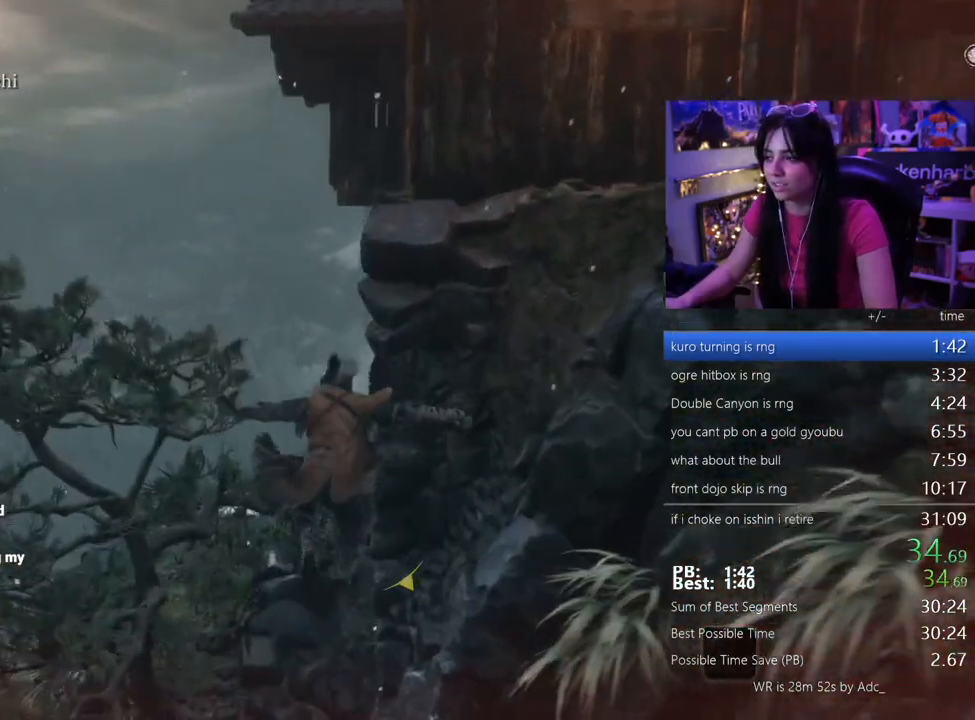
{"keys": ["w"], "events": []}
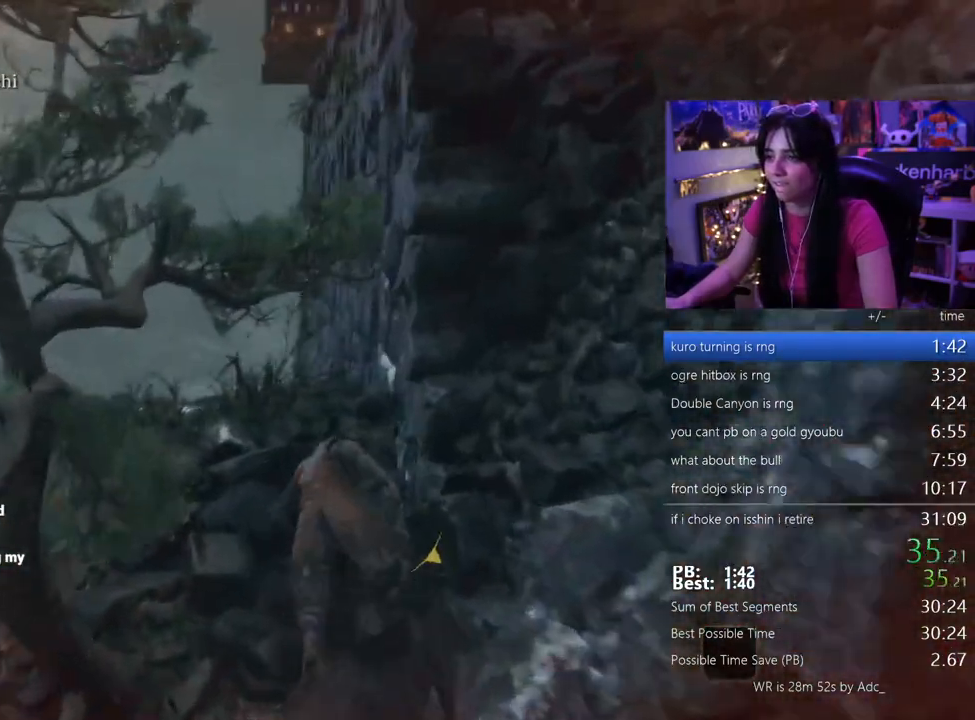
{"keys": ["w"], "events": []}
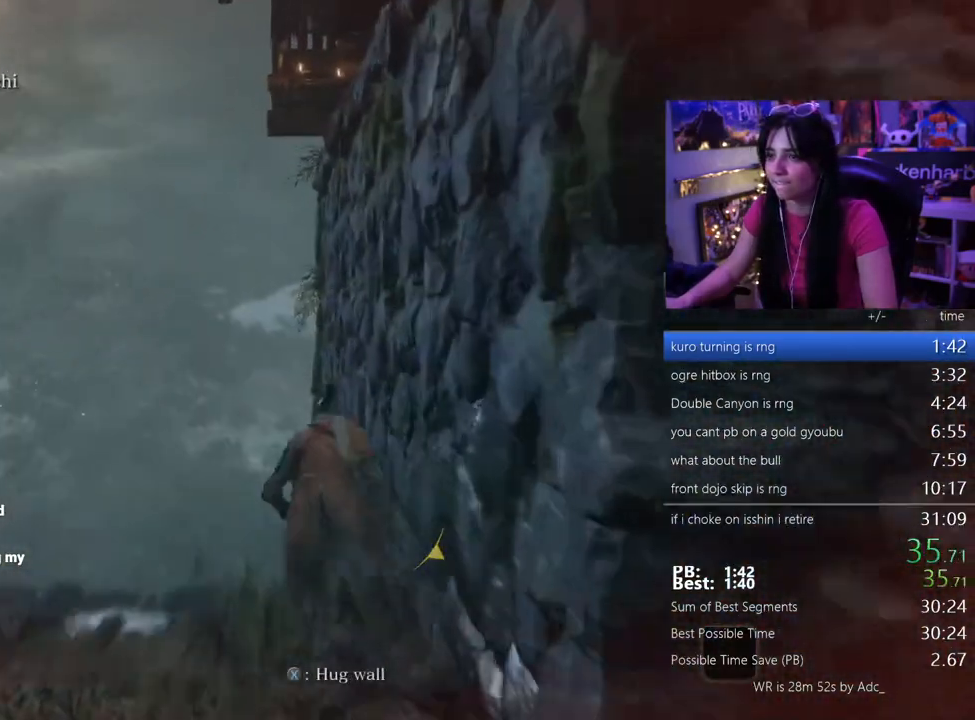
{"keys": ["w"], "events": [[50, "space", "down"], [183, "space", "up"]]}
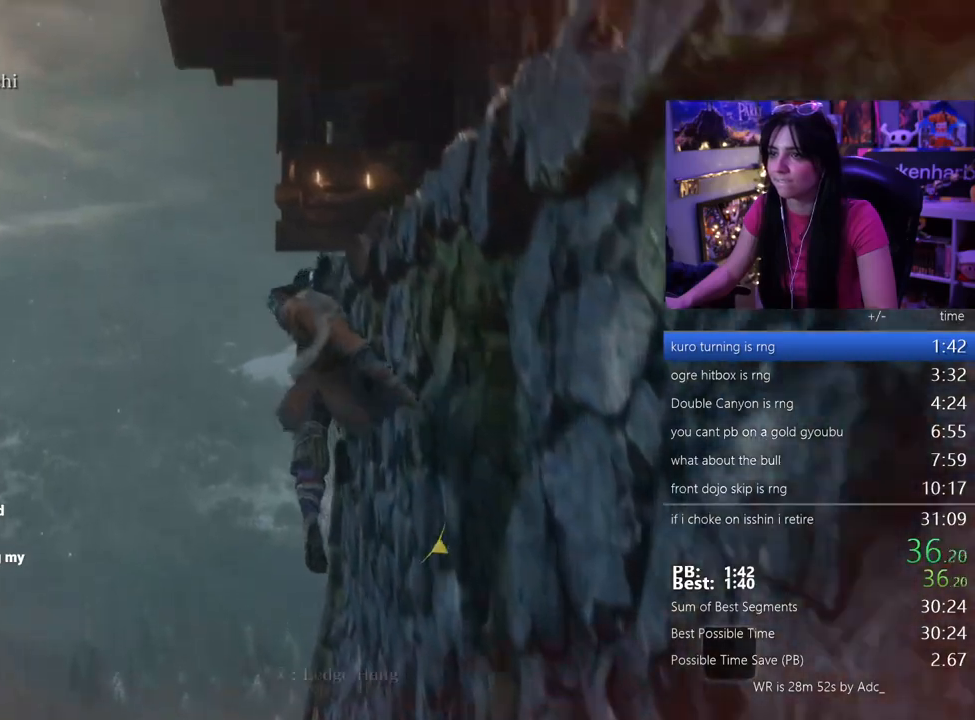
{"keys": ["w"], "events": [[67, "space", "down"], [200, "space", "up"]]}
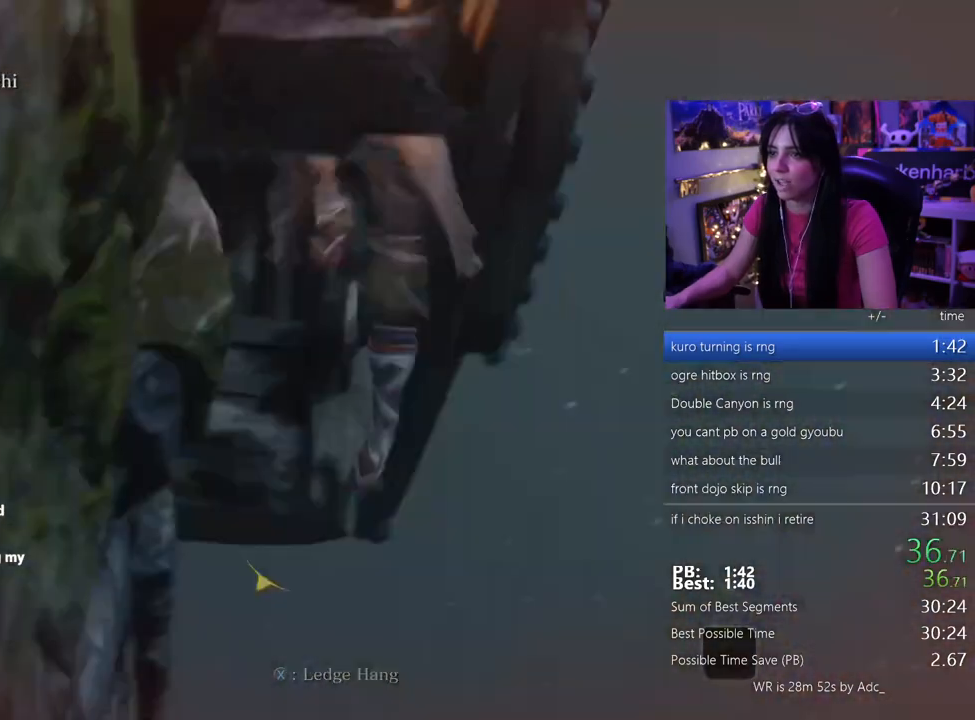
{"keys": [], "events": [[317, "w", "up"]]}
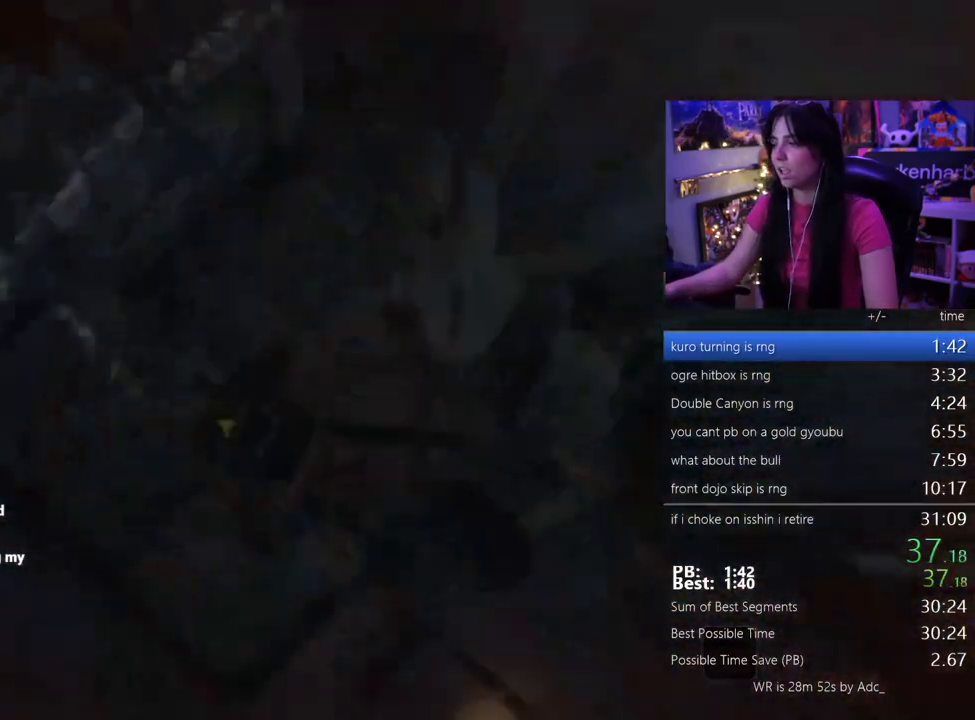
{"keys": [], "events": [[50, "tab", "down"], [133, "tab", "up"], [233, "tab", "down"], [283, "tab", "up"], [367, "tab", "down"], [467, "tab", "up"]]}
──────
▸ **Your goal**: Give back the full data exactly as it reads, but drop the pictures.

▸ **Task response**:
{"keys": ["w"], "events": []}
{"keys": ["w"], "events": []}
{"keys": ["w"], "events": [[50, "space", "down"], [183, "space", "up"]]}
{"keys": ["w"], "events": [[67, "space", "down"], [200, "space", "up"]]}
{"keys": [], "events": [[317, "w", "up"]]}
{"keys": [], "events": [[50, "tab", "down"], [133, "tab", "up"], [233, "tab", "down"], [283, "tab", "up"], [367, "tab", "down"], [467, "tab", "up"]]}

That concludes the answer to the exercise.